🤖 AI Summary
Laser glare can easily saturate machine vision systems or cause permanent sensor damage, severely degrading environmental perception. To address this, we propose NeuSee—a novel framework enabling high-fidelity imaging across the full visible spectrum while providing active laser protection. NeuSee jointly optimizes a neuralized diffractive optical element (DOE) and a frequency-domain Mamba-GAN network, trained end-to-end via adversarial learning and accelerated through heterogeneous parallel computation. It achieves robust glare removal under dynamic variations in laser wavelength, intensity, incident angle, and ambient illumination. Trained on 100,000 images, NeuSee suppresses laser irradiance up to one million times the sensor’s saturation threshold. In real-world open environments, it improves restored image PSNR by 10.1% over state-of-the-art methods—marking the first solution to simultaneously achieve full-spectrum fidelity and adaptive, hardware-aware laser defense.
📝 Abstract
Machine vision systems are susceptible to laser flare, where unwanted intense laser illumination blinds and distorts its perception of the environment through oversaturation or permanent damage to sensor pixels. We introduce NeuSee, the first computational imaging framework for high-fidelity sensor protection across the full visible spectrum. It jointly learns a neural representation of a diffractive optical element (DOE) and a frequency-space Mamba-GAN network for image restoration.

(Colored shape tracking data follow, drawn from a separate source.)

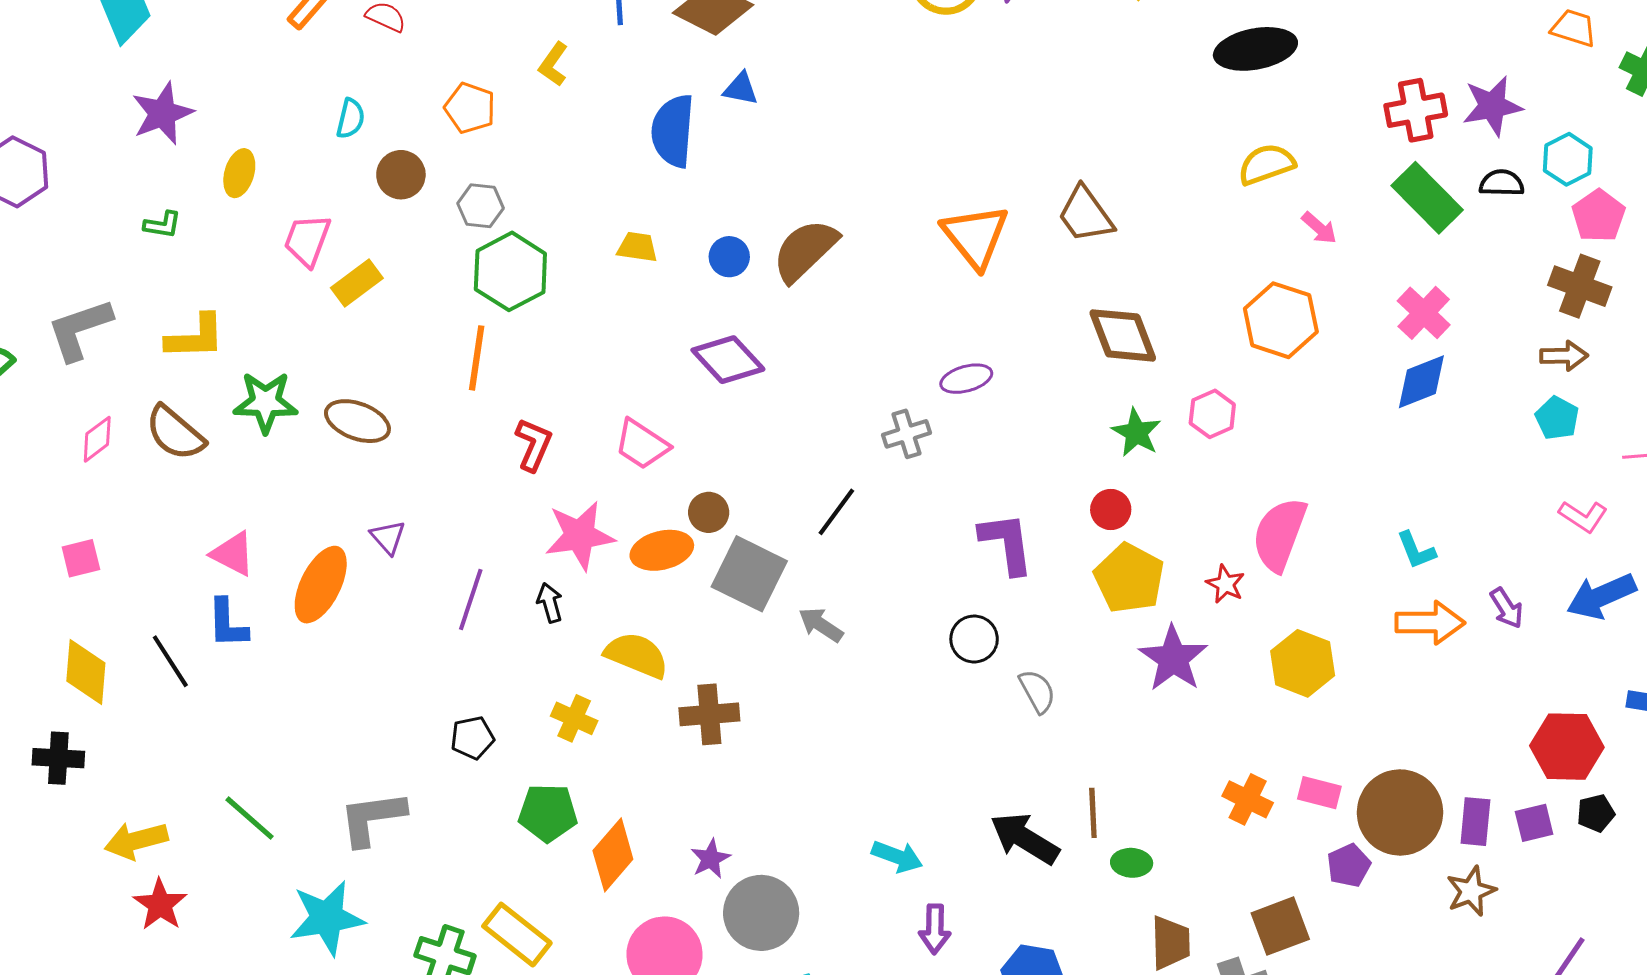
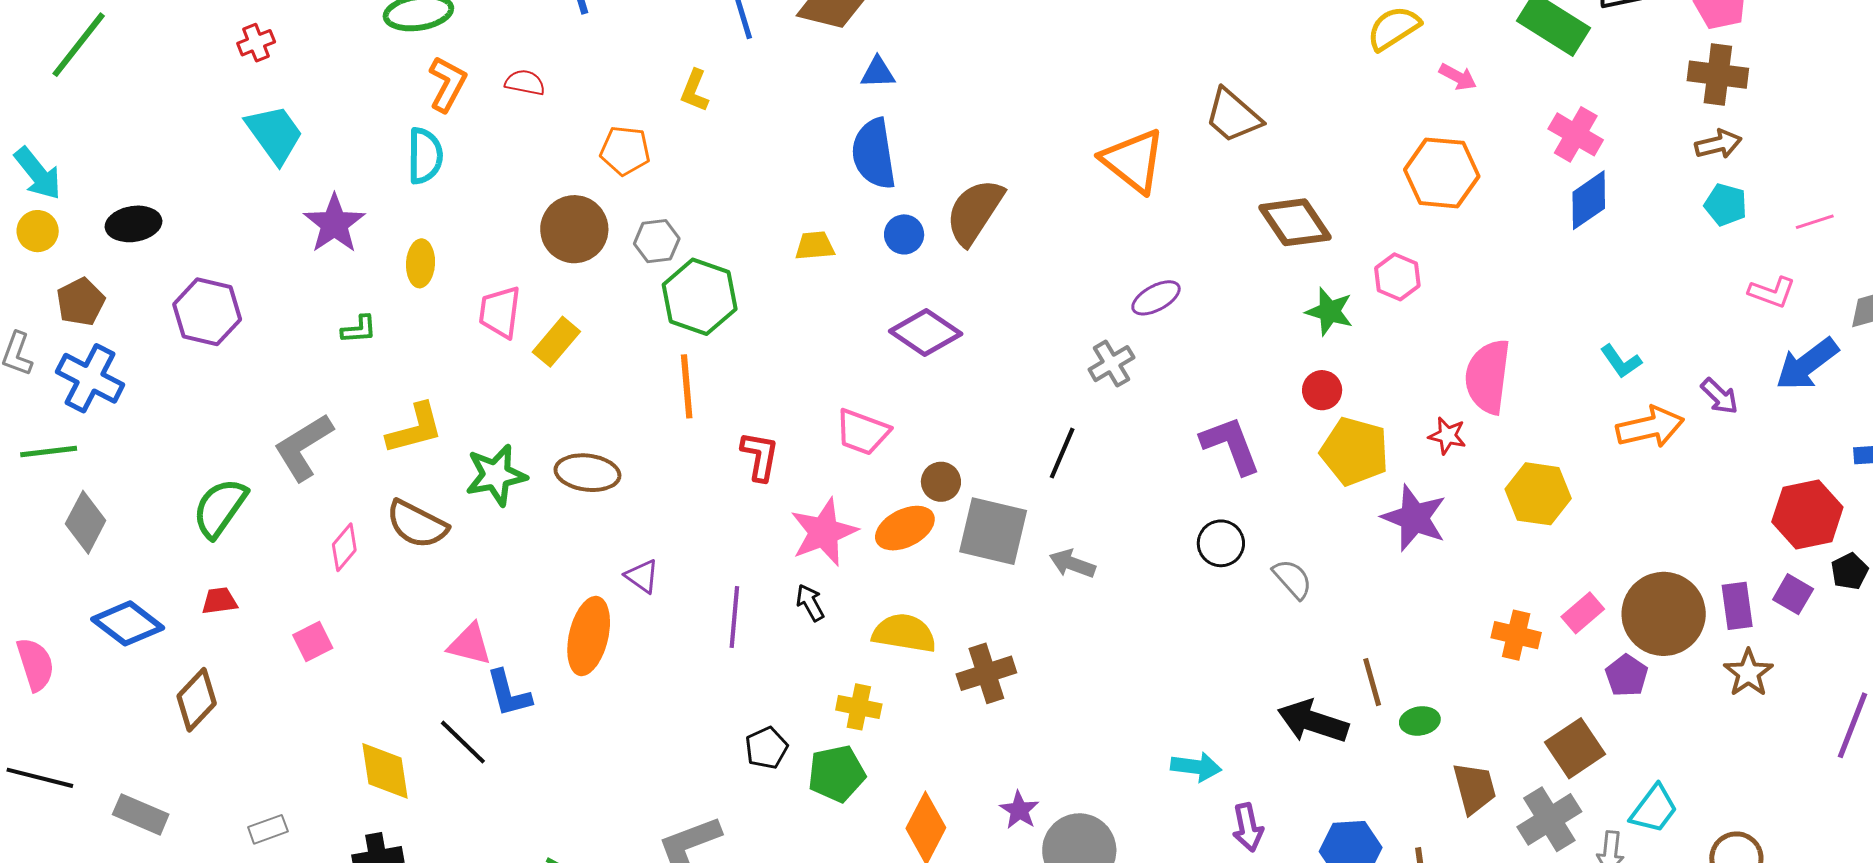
cyan semicircle: (351, 119) -> (425, 156), moved, size x1.4
blue semicircle: (673, 131) -> (874, 154), moved
brown circle: (401, 175) -> (574, 229), size x1.4
pink triangle: (233, 554) -> (470, 644), moved
pink square: (81, 558) -> (313, 641), moved
pink rectangle: (1319, 793) -> (1583, 613), turned -42
green pentagon: (548, 813) -> (837, 774), moved
purple square: (1534, 823) -> (1793, 594), turned -33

NeuSee system is adversarially trained end-to-end on 100K unique images to suppress the peak laser irradiance as high as $10^6$ times the sensor saturation threshold $I_{ extrm{sat}}$, the point at which camera sensors may experience damage without the DOE. Our system leverages heterogeneous data and model parallelism for distributed computing, integrating hyperspectral information and multiple neural networks for realistic simulation and image restoration. NeuSee takes into account open-world scenes with dynamically varying laser wavelengths, intensities, and positions, as well as lens flare effects, unknown ambient lighting conditions, and sensor noises. It outperforms other learned DOEs, achieving full-spectrum imaging and laser suppression for the first time, with a 10.1% improvement in restored image quality.